GOAL OF THE EXERCISE —
The data is to be retyped in full, exactly.

Top of DATA SHOWN

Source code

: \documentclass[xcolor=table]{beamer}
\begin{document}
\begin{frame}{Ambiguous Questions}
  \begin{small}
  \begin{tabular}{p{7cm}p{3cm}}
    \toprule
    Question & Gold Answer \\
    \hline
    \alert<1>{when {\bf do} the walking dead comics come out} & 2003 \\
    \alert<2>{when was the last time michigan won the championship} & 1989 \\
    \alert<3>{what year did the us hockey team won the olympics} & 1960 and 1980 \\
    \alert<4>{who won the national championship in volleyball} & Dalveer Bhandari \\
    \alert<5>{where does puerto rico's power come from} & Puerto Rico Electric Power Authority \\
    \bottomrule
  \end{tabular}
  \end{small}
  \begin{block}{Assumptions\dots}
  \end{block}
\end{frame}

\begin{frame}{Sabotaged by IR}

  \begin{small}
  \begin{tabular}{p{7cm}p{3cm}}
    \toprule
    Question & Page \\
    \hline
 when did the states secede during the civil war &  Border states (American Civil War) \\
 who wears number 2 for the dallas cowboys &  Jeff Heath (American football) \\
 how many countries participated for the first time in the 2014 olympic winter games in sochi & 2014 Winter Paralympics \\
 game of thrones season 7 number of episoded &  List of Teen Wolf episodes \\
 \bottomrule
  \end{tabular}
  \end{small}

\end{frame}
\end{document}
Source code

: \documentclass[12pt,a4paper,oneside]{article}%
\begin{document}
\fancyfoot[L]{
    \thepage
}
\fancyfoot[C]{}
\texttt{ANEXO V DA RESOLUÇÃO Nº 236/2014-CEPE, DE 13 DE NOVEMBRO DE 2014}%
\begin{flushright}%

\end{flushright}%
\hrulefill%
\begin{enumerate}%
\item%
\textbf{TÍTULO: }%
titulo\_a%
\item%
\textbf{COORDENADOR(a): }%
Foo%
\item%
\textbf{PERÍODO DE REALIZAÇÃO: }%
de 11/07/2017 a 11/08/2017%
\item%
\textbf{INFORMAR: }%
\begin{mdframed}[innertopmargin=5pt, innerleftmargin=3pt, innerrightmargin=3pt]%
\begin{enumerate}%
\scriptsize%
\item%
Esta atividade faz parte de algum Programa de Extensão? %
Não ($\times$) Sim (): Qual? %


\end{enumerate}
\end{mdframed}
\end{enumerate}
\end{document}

Bottom of DATA SHOWN

RESULT BELOW —
Source code

: \documentclass[xcolor=table]{beamer}
\begin{document}
\begin{frame}{Ambiguous Questions}
  \begin{small}
  \begin{tabular}{p{7cm}p{3cm}}
    \toprule
    Question & Gold Answer \\
    \hline
    \alert<1>{when {\bf do} the walking dead comics come out} & 2003 \\
    \alert<2>{when was the last time michigan won the championship} & 1989 \\
    \alert<3>{what year did the us hockey team won the olympics} & 1960 and 1980 \\
    \alert<4>{who won the national championship in volleyball} & Dalveer Bhandari \\
    \alert<5>{where does puerto rico's power come from} & Puerto Rico Electric Power Authority \\
    \bottomrule
  \end{tabular}
  \end{small}
  \begin{block}{Assumptions\dots}
  \end{block}
\end{frame}

\begin{frame}{Sabotaged by IR}

  \begin{small}
  \begin{tabular}{p{7cm}p{3cm}}
    \toprule
    Question & Page \\
    \hline
 when did the states secede during the civil war &  Border states (American Civil War) \\
 who wears number 2 for the dallas cowboys &  Jeff Heath (American football) \\
 how many countries participated for the first time in the 2014 olympic winter games in sochi & 2014 Winter Paralympics \\
 game of thrones season 7 number of episoded &  List of Teen Wolf episodes \\
 \bottomrule
  \end{tabular}
  \end{small}

\end{frame}
\end{document}
Source code

: \documentclass[12pt,a4paper,oneside]{article}%
\begin{document}
\fancyfoot[L]{
    \thepage
}
\fancyfoot[C]{}
\texttt{ANEXO V DA RESOLUÇÃO Nº 236/2014-CEPE, DE 13 DE NOVEMBRO DE 2014}%
\begin{flushright}%

\end{flushright}%
\hrulefill%
\begin{enumerate}%
\item%
\textbf{TÍTULO: }%
titulo\_a%
\item%
\textbf{COORDENADOR(a): }%
Foo%
\item%
\textbf{PERÍODO DE REALIZAÇÃO: }%
de 11/07/2017 a 11/08/2017%
\item%
\textbf{INFORMAR: }%
\begin{mdframed}[innertopmargin=5pt, innerleftmargin=3pt, innerrightmargin=3pt]%
\begin{enumerate}%
\scriptsize%
\item%
Esta atividade faz parte de algum Programa de Extensão? %
Não ($\times$) Sim (): Qual? %


\end{enumerate}
\end{mdframed}
\end{enumerate}
\end{document}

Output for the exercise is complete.